→ Problem details
Write out every row below word for word, with no changes.

(Dataset extract Opens)

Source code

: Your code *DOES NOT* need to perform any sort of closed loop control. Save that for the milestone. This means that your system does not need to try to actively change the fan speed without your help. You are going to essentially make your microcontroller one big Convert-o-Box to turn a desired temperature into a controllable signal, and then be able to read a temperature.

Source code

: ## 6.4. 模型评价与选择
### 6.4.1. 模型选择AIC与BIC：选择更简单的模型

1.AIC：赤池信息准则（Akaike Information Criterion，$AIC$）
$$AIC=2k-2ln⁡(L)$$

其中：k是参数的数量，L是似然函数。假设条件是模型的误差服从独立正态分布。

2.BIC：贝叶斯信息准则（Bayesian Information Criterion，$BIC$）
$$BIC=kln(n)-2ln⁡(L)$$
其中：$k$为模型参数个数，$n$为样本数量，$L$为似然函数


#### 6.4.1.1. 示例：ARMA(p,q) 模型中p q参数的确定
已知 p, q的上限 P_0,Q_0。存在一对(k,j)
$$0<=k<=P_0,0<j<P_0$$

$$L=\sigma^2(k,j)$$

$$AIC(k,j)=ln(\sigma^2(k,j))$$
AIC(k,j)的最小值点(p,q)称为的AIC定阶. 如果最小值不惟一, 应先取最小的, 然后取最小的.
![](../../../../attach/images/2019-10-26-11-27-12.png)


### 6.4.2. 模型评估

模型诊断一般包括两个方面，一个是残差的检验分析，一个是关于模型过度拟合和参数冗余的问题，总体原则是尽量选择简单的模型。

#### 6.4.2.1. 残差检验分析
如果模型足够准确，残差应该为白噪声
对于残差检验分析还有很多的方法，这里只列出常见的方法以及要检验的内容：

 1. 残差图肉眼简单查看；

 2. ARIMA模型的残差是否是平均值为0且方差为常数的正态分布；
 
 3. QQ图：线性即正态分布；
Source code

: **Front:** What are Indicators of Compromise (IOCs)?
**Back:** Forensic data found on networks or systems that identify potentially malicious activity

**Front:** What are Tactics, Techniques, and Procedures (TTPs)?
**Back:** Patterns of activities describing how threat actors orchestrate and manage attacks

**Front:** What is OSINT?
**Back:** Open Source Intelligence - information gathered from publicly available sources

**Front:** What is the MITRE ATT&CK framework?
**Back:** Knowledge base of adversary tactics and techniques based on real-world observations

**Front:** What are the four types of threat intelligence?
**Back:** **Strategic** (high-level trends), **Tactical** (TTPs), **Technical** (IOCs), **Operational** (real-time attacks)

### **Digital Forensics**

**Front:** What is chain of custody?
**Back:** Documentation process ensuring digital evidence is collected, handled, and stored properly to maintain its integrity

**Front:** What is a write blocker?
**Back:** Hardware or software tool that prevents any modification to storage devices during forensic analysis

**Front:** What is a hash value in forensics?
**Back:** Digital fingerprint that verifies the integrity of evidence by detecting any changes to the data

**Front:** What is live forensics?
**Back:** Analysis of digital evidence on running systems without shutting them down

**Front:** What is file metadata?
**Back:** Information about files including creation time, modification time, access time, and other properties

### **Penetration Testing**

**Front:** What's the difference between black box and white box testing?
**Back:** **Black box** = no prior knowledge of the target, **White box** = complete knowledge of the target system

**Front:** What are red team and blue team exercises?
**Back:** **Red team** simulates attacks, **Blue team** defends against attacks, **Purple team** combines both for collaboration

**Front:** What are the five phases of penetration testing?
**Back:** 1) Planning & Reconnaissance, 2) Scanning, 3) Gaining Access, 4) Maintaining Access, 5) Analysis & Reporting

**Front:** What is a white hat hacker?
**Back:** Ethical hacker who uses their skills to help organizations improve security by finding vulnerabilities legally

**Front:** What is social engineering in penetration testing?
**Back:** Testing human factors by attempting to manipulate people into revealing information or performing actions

(Dataset extract Closes)

→ Response to the exercise
Source code

: Your code *DOES NOT* need to perform any sort of closed loop control. Save that for the milestone. This means that your system does not need to try to actively change the fan speed without your help. You are going to essentially make your microcontroller one big Convert-o-Box to turn a desired temperature into a controllable signal, and then be able to read a temperature.

Source code

: ## 6.4. 模型评价与选择
### 6.4.1. 模型选择AIC与BIC：选择更简单的模型

1.AIC：赤池信息准则（Akaike Information Criterion，$AIC$）
$$AIC=2k-2ln⁡(L)$$

其中：k是参数的数量，L是似然函数。假设条件是模型的误差服从独立正态分布。

2.BIC：贝叶斯信息准则（Bayesian Information Criterion，$BIC$）
$$BIC=kln(n)-2ln⁡(L)$$
其中：$k$为模型参数个数，$n$为样本数量，$L$为似然函数


#### 6.4.1.1. 示例：ARMA(p,q) 模型中p q参数的确定
已知 p, q的上限 P_0,Q_0。存在一对(k,j)
$$0<=k<=P_0,0<j<P_0$$

$$L=\sigma^2(k,j)$$

$$AIC(k,j)=ln(\sigma^2(k,j))$$
AIC(k,j)的最小值点(p,q)称为的AIC定阶. 如果最小值不惟一, 应先取最小的, 然后取最小的.
![](../../../../attach/images/2019-10-26-11-27-12.png)


### 6.4.2. 模型评估

模型诊断一般包括两个方面，一个是残差的检验分析，一个是关于模型过度拟合和参数冗余的问题，总体原则是尽量选择简单的模型。

#### 6.4.2.1. 残差检验分析
如果模型足够准确，残差应该为白噪声
对于残差检验分析还有很多的方法，这里只列出常见的方法以及要检验的内容：

 1. 残差图肉眼简单查看；

 2. ARIMA模型的残差是否是平均值为0且方差为常数的正态分布；
 
 3. QQ图：线性即正态分布；
Source code

: **Front:** What are Indicators of Compromise (IOCs)?
**Back:** Forensic data found on networks or systems that identify potentially malicious activity

**Front:** What are Tactics, Techniques, and Procedures (TTPs)?
**Back:** Patterns of activities describing how threat actors orchestrate and manage attacks

**Front:** What is OSINT?
**Back:** Open Source Intelligence - information gathered from publicly available sources

**Front:** What is the MITRE ATT&CK framework?
**Back:** Knowledge base of adversary tactics and techniques based on real-world observations

**Front:** What are the four types of threat intelligence?
**Back:** **Strategic** (high-level trends), **Tactical** (TTPs), **Technical** (IOCs), **Operational** (real-time attacks)

### **Digital Forensics**

**Front:** What is chain of custody?
**Back:** Documentation process ensuring digital evidence is collected, handled, and stored properly to maintain its integrity

**Front:** What is a write blocker?
**Back:** Hardware or software tool that prevents any modification to storage devices during forensic analysis

**Front:** What is a hash value in forensics?
**Back:** Digital fingerprint that verifies the integrity of evidence by detecting any changes to the data

**Front:** What is live forensics?
**Back:** Analysis of digital evidence on running systems without shutting them down

**Front:** What is file metadata?
**Back:** Information about files including creation time, modification time, access time, and other properties

### **Penetration Testing**

**Front:** What's the difference between black box and white box testing?
**Back:** **Black box** = no prior knowledge of the target, **White box** = complete knowledge of the target system

**Front:** What are red team and blue team exercises?
**Back:** **Red team** simulates attacks, **Blue team** defends against attacks, **Purple team** combines both for collaboration

**Front:** What are the five phases of penetration testing?
**Back:** 1) Planning & Reconnaissance, 2) Scanning, 3) Gaining Access, 4) Maintaining Access, 5) Analysis & Reporting

**Front:** What is a white hat hacker?
**Back:** Ethical hacker who uses their skills to help organizations improve security by finding vulnerabilities legally

**Front:** What is social engineering in penetration testing?
**Back:** Testing human factors by attempting to manipulate people into revealing information or performing actions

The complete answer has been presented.